## TO DO:
Copy all the lines of the data that include the word "entered".

## STORED DATA:
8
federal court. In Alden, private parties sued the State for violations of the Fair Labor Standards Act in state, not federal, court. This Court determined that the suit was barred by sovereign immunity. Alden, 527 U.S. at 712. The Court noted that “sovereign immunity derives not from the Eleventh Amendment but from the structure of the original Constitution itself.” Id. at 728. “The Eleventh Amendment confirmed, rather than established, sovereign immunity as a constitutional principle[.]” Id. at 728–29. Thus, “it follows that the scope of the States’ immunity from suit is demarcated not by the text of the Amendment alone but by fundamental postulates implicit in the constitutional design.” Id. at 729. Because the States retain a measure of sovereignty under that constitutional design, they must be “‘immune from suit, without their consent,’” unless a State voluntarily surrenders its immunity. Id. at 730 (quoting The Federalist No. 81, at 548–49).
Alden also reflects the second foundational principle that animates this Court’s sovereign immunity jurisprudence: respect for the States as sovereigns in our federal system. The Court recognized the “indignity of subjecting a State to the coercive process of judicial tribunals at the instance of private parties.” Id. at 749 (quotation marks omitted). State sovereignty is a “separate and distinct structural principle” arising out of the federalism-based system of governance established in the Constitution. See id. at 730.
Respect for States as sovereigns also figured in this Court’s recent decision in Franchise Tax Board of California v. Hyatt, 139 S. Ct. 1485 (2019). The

==

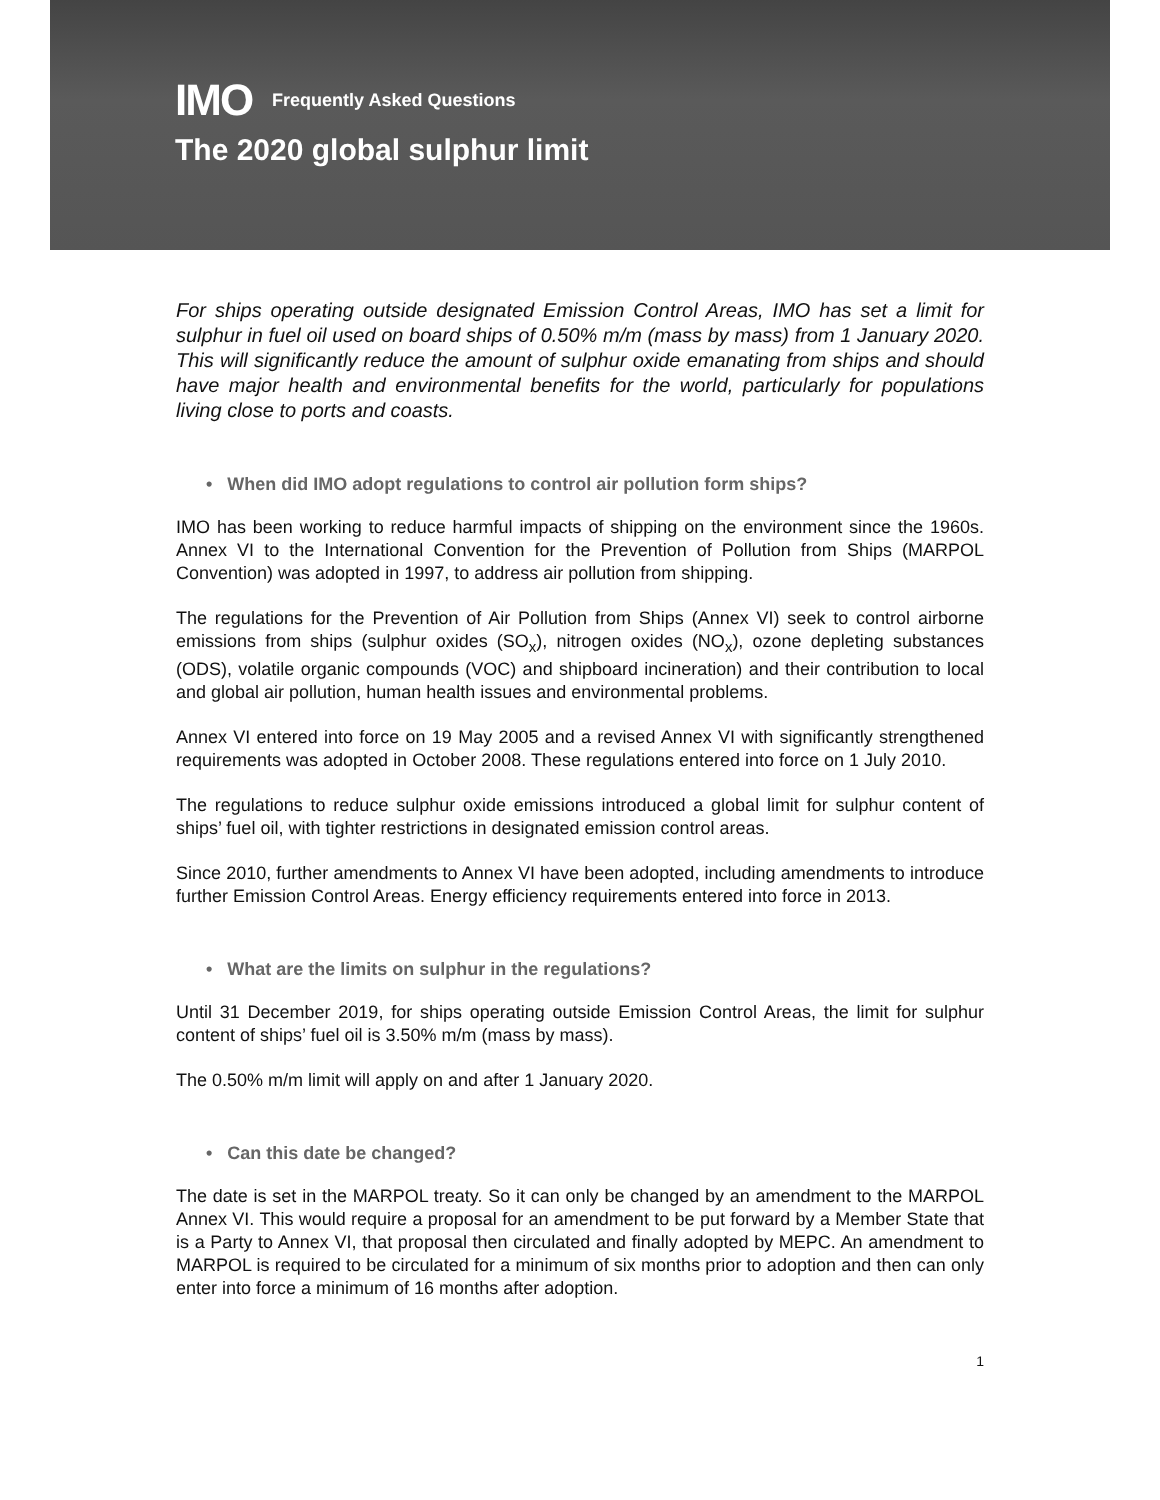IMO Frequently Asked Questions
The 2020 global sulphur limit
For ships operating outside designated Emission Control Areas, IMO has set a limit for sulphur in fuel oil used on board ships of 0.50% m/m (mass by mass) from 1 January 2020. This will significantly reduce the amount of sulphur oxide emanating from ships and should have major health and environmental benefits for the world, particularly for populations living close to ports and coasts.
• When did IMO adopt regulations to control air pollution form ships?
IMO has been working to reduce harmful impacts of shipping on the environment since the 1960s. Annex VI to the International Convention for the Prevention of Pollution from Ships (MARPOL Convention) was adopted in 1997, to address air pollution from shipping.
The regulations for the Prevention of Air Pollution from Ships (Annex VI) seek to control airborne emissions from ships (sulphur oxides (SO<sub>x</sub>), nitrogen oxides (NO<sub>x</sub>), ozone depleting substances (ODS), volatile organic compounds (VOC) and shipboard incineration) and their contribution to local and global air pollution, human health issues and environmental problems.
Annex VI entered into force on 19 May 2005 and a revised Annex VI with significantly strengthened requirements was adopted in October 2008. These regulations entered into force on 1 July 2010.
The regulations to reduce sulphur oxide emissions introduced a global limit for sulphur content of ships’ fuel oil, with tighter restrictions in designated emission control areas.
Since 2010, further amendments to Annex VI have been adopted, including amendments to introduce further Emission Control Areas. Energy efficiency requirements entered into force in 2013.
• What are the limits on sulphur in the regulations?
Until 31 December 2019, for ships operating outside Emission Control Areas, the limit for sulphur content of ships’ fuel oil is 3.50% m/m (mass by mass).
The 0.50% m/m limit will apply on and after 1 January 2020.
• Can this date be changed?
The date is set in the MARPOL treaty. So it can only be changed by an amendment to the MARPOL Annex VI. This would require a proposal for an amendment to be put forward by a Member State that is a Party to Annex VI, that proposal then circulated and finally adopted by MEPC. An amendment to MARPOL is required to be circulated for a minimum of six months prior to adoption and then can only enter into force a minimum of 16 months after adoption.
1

## RESPONSE:
Annex VI entered into force on 19 May 2005 and a revised Annex VI with significantly strengthened requirements was adopted in October 2008. These regulations entered into force on 1 July 2010.
Since 2010, further amendments to Annex VI have been adopted, including amendments to introduce further Emission Control Areas. Energy efficiency requirements entered into force in 2013.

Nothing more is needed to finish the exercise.